┌──

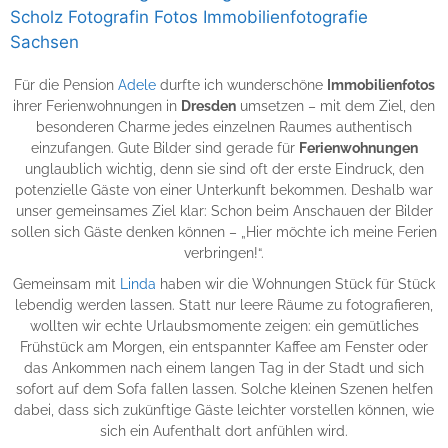
Für die Pension
Adele
durfte ich wunderschöne
Immobilienfotos
ihrer Ferienwohnungen in
Dresden
umsetzen – mit dem Ziel, den
besonderen Charme jedes einzelnen Raumes authentisch
einzufangen. Gute Bilder sind gerade für
Ferienwohnungen
unglaublich wichtig, denn sie sind oft der erste Eindruck, den
potenzielle Gäste von einer Unterkunft bekommen. Deshalb war
unser gemeinsames Ziel klar: Schon beim Anschauen der Bilder
sollen sich Gäste denken können – „Hier möchte ich meine Ferien
verbringen!“.
Gemeinsam mit
Linda
haben wir die Wohnungen Stück für Stück
lebendig werden lassen. Statt nur leere Räume zu fotografieren,
wollten wir echte Urlaubsmomente zeigen: ein gemütliches
Frühstück am Morgen, ein entspannter Kaffee am Fenster oder
das Ankommen nach einem langen Tag in der Stadt und sich
sofort auf dem Sofa fallen lassen. Solche kleinen Szenen helfen
dabei, dass sich zukünftige Gäste leichter vorstellen können, wie
sich ein Aufenthalt dort anfühlen wird.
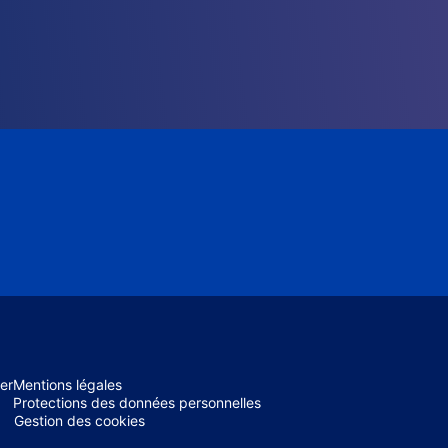
er
Mentions légales
Protections des données personnelles
Gestion des cookies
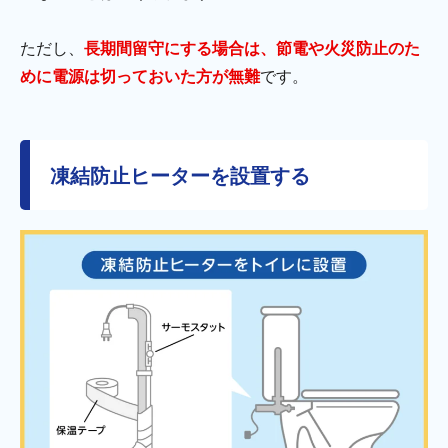
ただし、
長期間留守にする場合は、節電や火災防止のた
めに電源は切っておいた方が無難
です。
凍結防止ヒーターを設置する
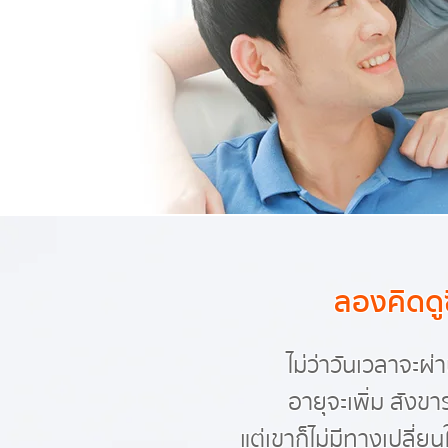
ลองคิดดูซิ
ไม่ว่าวันเวลาจะผ่
อายุจะเพิ่ม สังขา
แต่เขาก็ไม่มีทางเปลี่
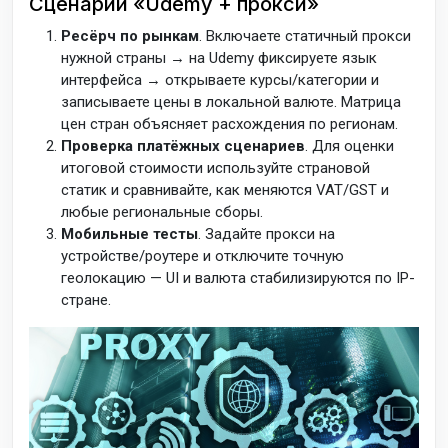
Сценарии «Udemy + прокси»
Ресёрч по рынкам
. Включаете статичный прокси
нужной страны → на Udemy фиксируете язык
интерфейса → открываете курсы/категории и
записываете цены в локальной валюте. Матрица
цен стран объясняет расхождения по регионам.
Проверка платёжных сценариев
. Для оценки
итоговой стоимости используйте страновой
статик и сравнивайте, как меняются VAT/GST и
любые региональные сборы.
Мобильные тесты
. Задайте прокси на
устройстве/роутере и отключите точную
геолокацию — UI и валюта стабилизируются по IP-
стране.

└──

> [AIM OF THE TASK]: Everything from the line with "凍結防止ヒーターを設置する" through the line with "интерфейса → открываете курсы/категории и" in the material above should be transcribed exactly, except the pictures.

> [ANSWER FOR THE TASK]:
凍結防止ヒーターを設置する
ลองคิดดูซิ
ไม่ว่าวันเวลาจะผ่
อายุจะเพิ่ม สังขา
แต่เขาก็ไม่มีทางเปลี่
Сценарии «Udemy + прокси»
Ресёрч по рынкам
. Включаете статичный прокси
нужной страны → на Udemy фиксируете язык
интерфейса → открываете курсы/категории и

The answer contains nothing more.